Employee attrition
remains a persistent challenge for organizations, with significant impaction
for human capital sustainability and overall strategic organisational
performance. However, existing empirical research in this field often relies on
limited real-world datasets to predict employee turnover and explicitly assume
that insights from real employee datasets are inherently superior despite
increasing constraints related to data access, privacy and ethical governance,
which raises substantial concerns regarding data accessibility, privacy, and
ethical governance. Consequently, there is still limited understanding of
whether synthetic data can be a reliable alternative for predictive modeling in
human resources.
To address this gap, this study examines whether the
employee attrition prediction differ when models are trained on real versus
synthetically generated data in the context of employee turnover. The research
uses the International Business Machines (IBM) employee dataset, binary
logistic regression, random forest, and gradient boosting models are applied to
real, bootstrapped, and synthetic datasets to assess predictive reliability.
The original sample of 1,470 observations is expanded through bootstrapping and
synthetic generation to create comparable datasets of 5,000 observations each.
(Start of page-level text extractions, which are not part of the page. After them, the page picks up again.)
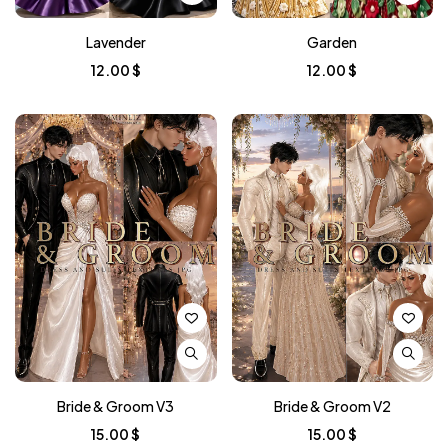
Lavender
Garden
12.00
$
12.00
$
Bride & Groom V3
Bride & Groom V2
15.00
$
15.00
$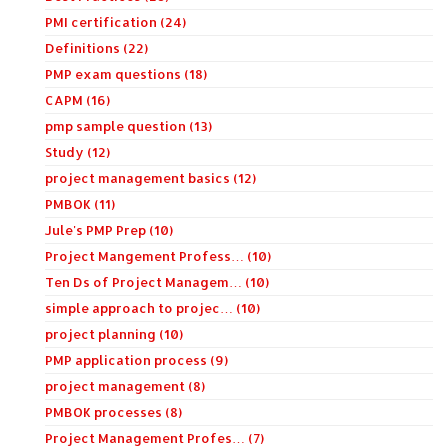
PMI certification (24)
Definitions (22)
PMP exam questions (18)
CAPM (16)
pmp sample question (13)
Study (12)
project management basics (12)
PMBOK (11)
Jule's PMP Prep (10)
Project Mangement Profess… (10)
Ten Ds of Project Managem… (10)
simple approach to projec… (10)
project planning (10)
PMP application process (9)
project management (8)
PMBOK processes (8)
Project Management Profes… (7)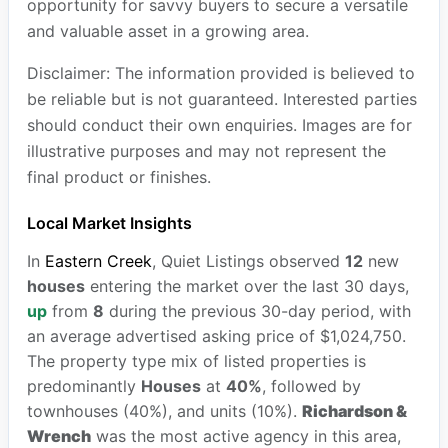
opportunity for savvy buyers to secure a versatile
and valuable asset in a growing area.
Disclaimer: The information provided is believed to
be reliable but is not guaranteed. Interested parties
should conduct their own enquiries. Images are for
illustrative purposes and may not represent the
final product or finishes.
Local Market Insights
In
Eastern Creek
, Quiet Listings observed
12
new
houses
entering the market over the last 30 days,
up
from
8
during the previous 30-day period, with
an average advertised asking price of $1,024,750.
The property type mix of listed properties is
predominantly
Houses
at
40%
, followed by
townhouses (40%), and units (10%).
Richardson &
Wrench
was the most active agency in this area,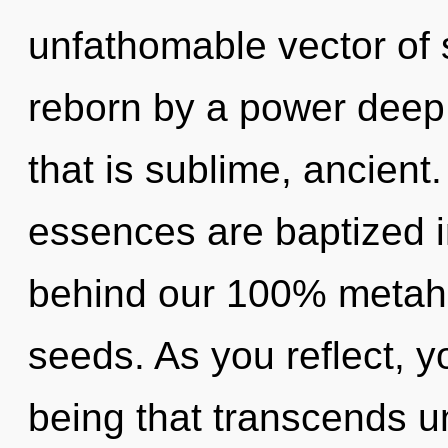
unfathomable vector of 
reborn by a power deep 
that is sublime, ancient
essences are baptized in
behind our 100% metaho
seeds. As you reflect, you
being that transcends u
The study systematically compares the performance of binary logistic
regression, random forest, and gradient boosting tree models across these
different types of data.
The results indicate that synthetic data preserves key
attrition-related relationship and yields predictive performance comparable to
real data, although minor reductions are observed in identifying rare attrition
cases. Factors affecting attrition, such as job satisfaction and age, remain
consistent across both real and synthetic datasets. Furthermore, statistical
analyses reveal no significant differences in predictive accuracy among the
models. The study contributes to employee attrition and HR analytics research
by demonstrating that attrition knowledge is not solely dependent on access to
real employee data. It further offers practical insights for organisations
seeking to leverage privacy-preserving analytics to support workforce planning
and retention strategies under data constraints.